Twitter Account Trolling Untruths On Political Aspirations Of Tibetans

Occasionally the past has to revisited, especially if events are being re-written and used to deceive and mislead. After all a key objective of this portal on Tibet is to ensure just and challenging reportage. With that in mind we were prompted to draft this expose after receiving a heads-up from our Twitter team @tibettruth. They monitor Tibet related timelines and discovered an account (see image below) which is pushing a major falsehood regarding the political aspirations of Tibetans in occupied Tibet.

This assertion is a gross distortion and designed to mislead those across social media who have little knowledge of the Tibetan issue. You may be wondering why someone would choose to misrepresent this subject? Clearly there’s an agenda at play, one that has a worrying similarity with the propaganda of China’s regime, pushing the falsehood that Tibetans are content under Chinese rule.  Of course to make a lie more palatable a suggestion of credibility helps, and whoever is behind the account has been careful to reference the exiled Tibetan authority. However, that’s another deception, so let’s break this all down and drag the deception into the light.

In 2008 the first Special General Meeting of Tibetans was held in Dharamsala, India  from November 17 to 22. During that event Mr Karma Chophel, then Speaker of the Tibetan Parliament in Exile announced   the results of a covert ‘survey’ taken inside Tibet. In which he claimed 17, 000 Tibetans had been asked for their opinions on what solution they favored on Tibet’s status. It was not made clear how this clandestine questionnaire had been made  possible, nor its methodology or indeed the form and nature of questions supposedly presented. The ‘results’ claimed that over 8000 Tibetans stated they’d follow the policy of the Dalai Lama (no surprise there then) while 2000 expressed support for the Middle Way policy. Significantly 5000 Tibetans were said to have demanded an end to the Middle Way in favor of a policy for Tibet’s independence. ( Source: Tibet’s Last Stand, Warren J Smith, 2010).

It is this claim made by the late Mr Karma Chophel which appears to be the source of the fabricated assertions being promoted by the Twitter account shown above, distorted selectively and re-worded to emphasize a core deception. The term ‘poll’ has clear meaning and interpretation to any reader within the relatively free societies of liberal democracies, it also implies a certain authority. But the process of determining public opinion on political issues as hot as Tibet is not tolerated by China’s tyrannical regime.
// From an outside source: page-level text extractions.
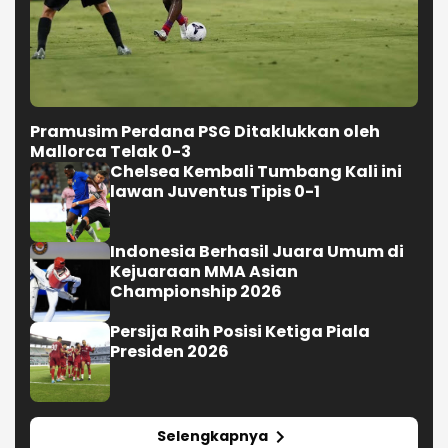
Pramusim Perdana PSG Ditaklukkan oleh
Mallorca Telak 0-3
Chelsea Kembali Tumbang Kali ini
lawan Juventus Tipis 0-1
Indonesia Berhasil Juara Umum di
Kejuaraan MMA Asian
Championship 2026
Persija Raih Posisi Ketiga Piala
Presiden 2026
Selengkapnya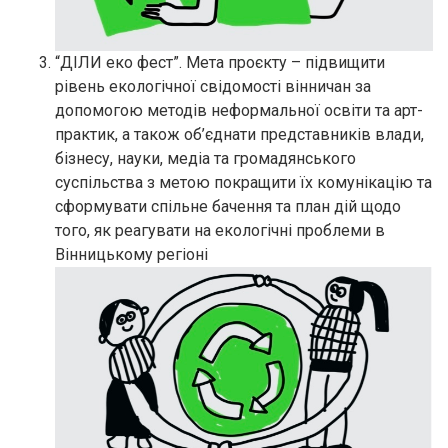
“ДІЛИ еко фест”. Мета проєкту – підвищити
рівень екологічної свідомості вінничан за
допомогою методів неформальної освіти та арт-
практик, а також об’єднати представників влади,
бізнесу, науки, медіа та громадянського
суспільства з метою покращити їх комунікацію та
сформувати спільне бачення та план дій щодо
того, як реагувати на екологічні проблеми в
Вінницькому регіоні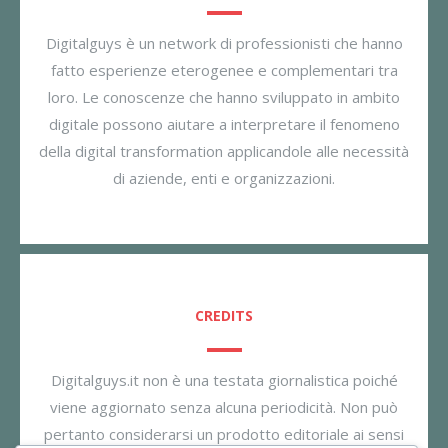
Digitalguys è un network di professionisti che hanno
fatto esperienze eterogenee e complementari tra
loro. Le conoscenze che hanno sviluppato in ambito
digitale possono aiutare a interpretare il fenomeno
della digital transformation applicandole alle necessità
di aziende, enti e organizzazioni.
CREDITS
Digitalguys.it non è una testata giornalistica poiché
viene aggiornato senza alcuna periodicità. Non può
pertanto considerarsi un prodotto editoriale ai sensi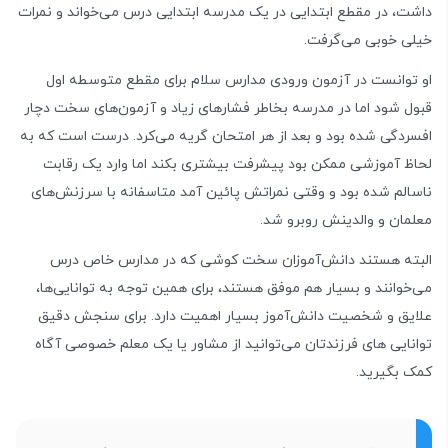
داشت، در مقطع ابتدایی در یک مدرسه ابتدایی درس می‌خواند و نمرات
خیلی خوبی می‌گرفت.
او توانست در آزمون ورودی مدارس سلام برای مقطع متوسطه اول
قبول شود اما در مدرسه بخاطر فشارهای زیاد و آزمون‌های سخت دچار
افسردگی شده بود و بعد از هر امتحان گریه می‌کرد. درست است که به
لحاظ آموزشی ممکن بود پیشرفت بیشتری بکند اما وارد یک رقابت
ناسالم شده بود و وقتی نمراتش پائین آمد متاسفانه با سرزنش‌های
معلمان و والدینش روبرو شد.
البته هستند دانش‌آموزان سخت کوشی که در مدارس خاص درس
می‌خوانند و بسیار هم موفق هستند، برای همین توجه به توانایی‌ها،
علایق و شخصیت دانش‌آموز بسیار اهمیت دارد. برای سنجش دقیق
توانایی های فرزندتان می‌توانید از مشاور یا یک معلم خصوصی آگاه
کمک بگیرید.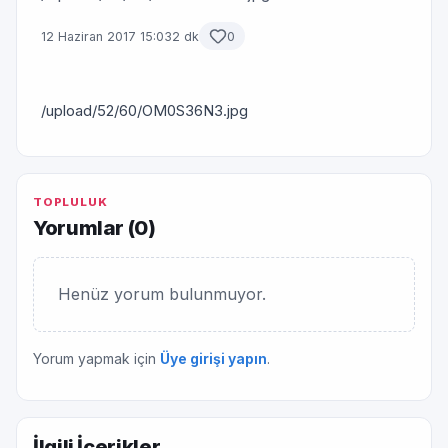
12 Haziran 2017 15:03
2 dk
0
/upload/52/60/OM0S36N3.jpg
TOPLULUK
Yorumlar (
0
)
Henüz yorum bulunmuyor.
Yorum yapmak için
Üye girişi yapın
.
İlgili İçerikler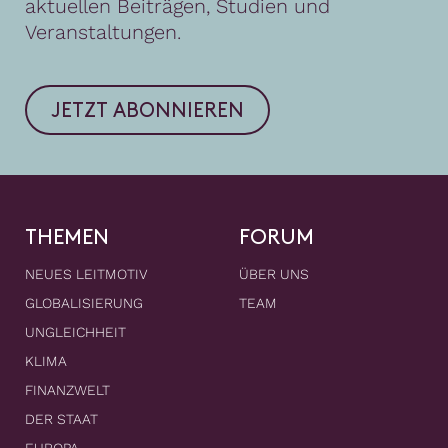
aktuellen Beiträgen, Studien und
Veranstaltungen.
JETZT ABONNIEREN
THEMEN
FORUM
NEUES LEITMOTIV
ÜBER UNS
GLOBALISIERUNG
TEAM
UNGLEICHHEIT
KLIMA
FINANZWELT
DER STAAT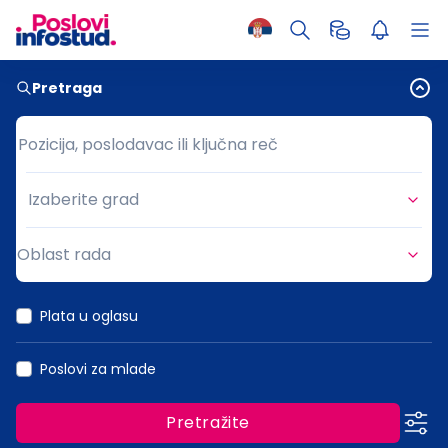
Pretraga
Pozicija, poslodavac ili ključna reč
Pozicija, poslodavac ili ključna reč
Izaberite grad
Grad
Oblast rada
Oblast rada
Plata u oglasu
Poslovi za mlade
Pretražite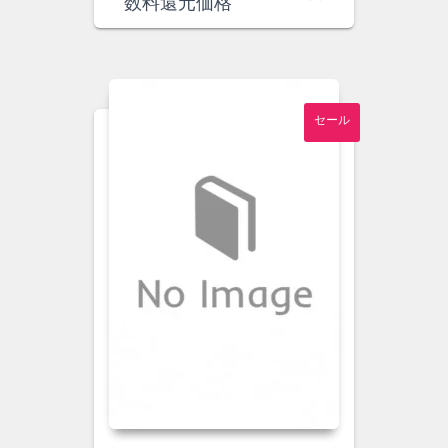
価
の
数料還元価格
格
価
は
格
¥15,000
は
で
¥13,900
し
で
セール
た。
す。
Anyone conducting such a survey, those taking part and their families would face torture, jail, forced labor or execution. The notion therefore that Tibetans took part in a poll to express their view on Tibet’s future status is a nonsense! Furthermore with several million Tibetans not participating in this ‘survey’ the assertion that 71% of Tibet’s population wish to stay within China is a blatant lie and completely inaccurate.

There has never been any political surveys or polls conducted in occupied Tibet, while the exiled Tibetan Administration offers little detail on the subject.

“Similarly, opinions from inside Tibet were also collected during an opinion poll for the referendum in 1995-96. Both written and verbal suggestions were solicited from Tibetans inside Tibet for the First Special General Meeting in November 2008. The majority of these opinions were in support of the Middle Way Approach. (Source: https://www.scribd.com/document/282616503/Middle-Way-Approach-Tibet-and-China-solution)

Hardly the democratic will of the Tibetan people, nor an actual referendum, but informal opinions and proposals, selecting to overlook that on the specific subject of support for the Middle Way those claimed to have declared their views expressed more support for Tibetan independence.  Meanwhile, without any evidence of the methodology employed, nor structure and content of the questions, such declarations are claims only. Contrast these with the wealth of  reports, eyewitness testimony and media accounts that document Tibetans protesting year-after-year for their national freedom.